Action item → Continue the passage on the New Israel Fund and its grantees, starting after its final sentence.

But many critics in Israel charge that while the New Israel Fund poses as a grassroots movement, its grass is largely made green by American tax-exempt money. Indeed, NIF politicking might not succeed in the Jewish State were it not for the exorbitant funding by foreigners with an agenda to completely make over Israeli society in some other image. Most poignantly, the many scores of millions deployed by this international political behemoth are taxpayer-enabled and subsidized via a US tax code that allows charitable donations to be contributed tax-exempt to 501(c)(3) organizations. “Every $1 million diverted to 501(c)(3)organizations means approximately $450,000 that all other American taxpayers must make up to defray America’s national and state budgets and debts,” explained a prominent tax attorney specializing in exempt 501(c)(3) entities. Hence, when the NIF gets money to remake Israeli society, every American participates.

Black is particularly harsh on two NIF grantees, B’Tselem and Adalah. He interviews Israeli political and military leaders who describe how those two groups, in particular, impact their work.

B’Tselem undertook its own independent investigation of the 2012 Gaza operation, generally through third and fourth parties. B’Tselem lodged a series of twenty separate complaints with the Israeli military to conduct criminal inquiries. After evaluation, the Israeli military authorities rebuffed each claim, generally concluding that “no well-founded suspicion of violation of the Laws of War by any military entity had been found.” In some cases, the military said the cases were inconclusive. B’Tselem dismissed the IDF’s response as “inadequate” and issued its own report anyway, which nonetheless suggested that war crimes had in fact taken place. The B’Tselem’s summary stated, “B’Tselem’s report raises suspicions that the military violated International Humanitarian Law (IHL). Breaches of two major aspects of IHL are of greatest concern: lack of effective advance notice of an impending attack and an unacceptably broad definition of what constitutes a ‘legitimate target.’ The report analyzes nine cases in which Palestinian civilians were killed or injured by the military that raised suspicions of IHL violations.”

Black interviewed members of the IDF’s leadership, including Deputy Defense Minister Danny Danon, Colonel Benny Yanay, General Avi Mizrahi and others who dignified the B’Tselem report with a response, though nearly all of the organization’s facts were wrong, they said.

Asked if he believed the NIF is working to destabilize the IDF, a senior officer in the office of the Chief of Staff, responded, “It is more than believe it. I know they are destabilizing the IDF.” The senior officer was not authorized to speak to the media as a representative of the IDF. He continued, “One of our operations was Cast Lead. That was followed by the Goldstone Report. More than 90 percent of the references in that report are either to the NIF or its grantees. If we were actually committing war crimes, it would be one thing. But one by one, we proved these allegations to be false. In some cases, when civilians or uninvolved people got harmed, it was in spite of our efforts. Our information showed that about 60 percent of the 1600 killed were proven to be terrorists, and the remaining third were mainly an unanswered question.”

Records →
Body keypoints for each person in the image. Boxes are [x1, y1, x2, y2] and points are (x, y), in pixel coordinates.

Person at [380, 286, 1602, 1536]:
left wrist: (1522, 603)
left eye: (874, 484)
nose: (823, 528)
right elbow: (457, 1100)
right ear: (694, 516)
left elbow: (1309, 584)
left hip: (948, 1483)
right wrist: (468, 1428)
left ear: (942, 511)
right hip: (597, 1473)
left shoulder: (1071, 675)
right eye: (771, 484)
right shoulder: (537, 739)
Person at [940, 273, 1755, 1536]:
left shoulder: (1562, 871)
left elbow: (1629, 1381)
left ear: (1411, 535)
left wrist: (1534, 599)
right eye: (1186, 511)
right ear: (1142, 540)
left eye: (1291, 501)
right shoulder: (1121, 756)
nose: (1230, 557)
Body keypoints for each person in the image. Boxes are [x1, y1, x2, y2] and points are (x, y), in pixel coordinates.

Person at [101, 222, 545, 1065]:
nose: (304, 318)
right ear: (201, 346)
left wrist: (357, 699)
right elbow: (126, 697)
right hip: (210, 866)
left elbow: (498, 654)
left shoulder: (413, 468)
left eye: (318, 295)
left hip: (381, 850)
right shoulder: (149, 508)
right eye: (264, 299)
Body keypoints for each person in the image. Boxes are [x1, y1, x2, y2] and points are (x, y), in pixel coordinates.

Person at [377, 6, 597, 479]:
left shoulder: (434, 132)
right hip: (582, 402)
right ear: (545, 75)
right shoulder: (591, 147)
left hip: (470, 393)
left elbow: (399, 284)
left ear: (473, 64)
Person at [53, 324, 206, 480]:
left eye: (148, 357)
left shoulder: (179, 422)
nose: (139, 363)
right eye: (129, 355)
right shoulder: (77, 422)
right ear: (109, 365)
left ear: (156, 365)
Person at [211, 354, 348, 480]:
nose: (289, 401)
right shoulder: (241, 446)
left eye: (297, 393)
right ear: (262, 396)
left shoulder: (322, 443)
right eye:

Result below →
Deputy Defense Minister Danny Danon adds, “I will not mention specific names, but we know the names of all of them. They are not playing fair. In their agenda, they don’t say ‘we are here to bash the IDF.’ They say they are here to provide information and do something positive. But that is a disguise. Their real agenda is to demoralize the IDF and to put second thoughts in the minds of every soldier. That is very problematic, because every officer must now second-guess his actions. We recently had a jeep attacked with stones. The soldier knows his actions will be videotaped and edited, and then he will have to defend himself in court.”

Colonel Benny Yanay fought at the front line as an ordinary officer. “The New Israel Fund,” insists Yanay, “acts against Israel—against the soldiers of our country. It is important to me that people recognize the New Israel Fund for what it is. It is supported by foreign governments and organizations so that Israeli soldiers will be weakened.” Yanay adds, “Their budget is more than anything we have—so it is not a fair fight. We are not a political organization. They are political.”

Yanay speaks for Consensus, an organization of three hundred senior Israeli army officers who, among other things, are deeply concerned about what they see as efforts to destabilize the IDF by the NIF and its grantees.The three hundred military officers of Consensus are unified in their belief that the NIF and its grantees, in spite of their public policy programs, are now a leading threat to the battle effectiveness of the Israeli Army, Air Force, and Navy. Consensus, and its Hebrew language website, tries to muster meager electronic resources to defend itself. But the volunteer officer group feels it is a losing battle—it feels outclassed by the media might of the NIF and its grantees. American taxpayers, vocal critics say, finance what more than one military man has called a “new front” against the IDF. A senior officer in the Office of the Chief of Staff phrased it this way, “What the NIF and its grantees have done is to create a new front for the military, and it is a major new front.”

His reporting was especially insightful in showing the frustration caused by NIF-funded groups that pick fights with soldiers to engender violent responses that can be caught on camera and used to further vilify the Jewish state.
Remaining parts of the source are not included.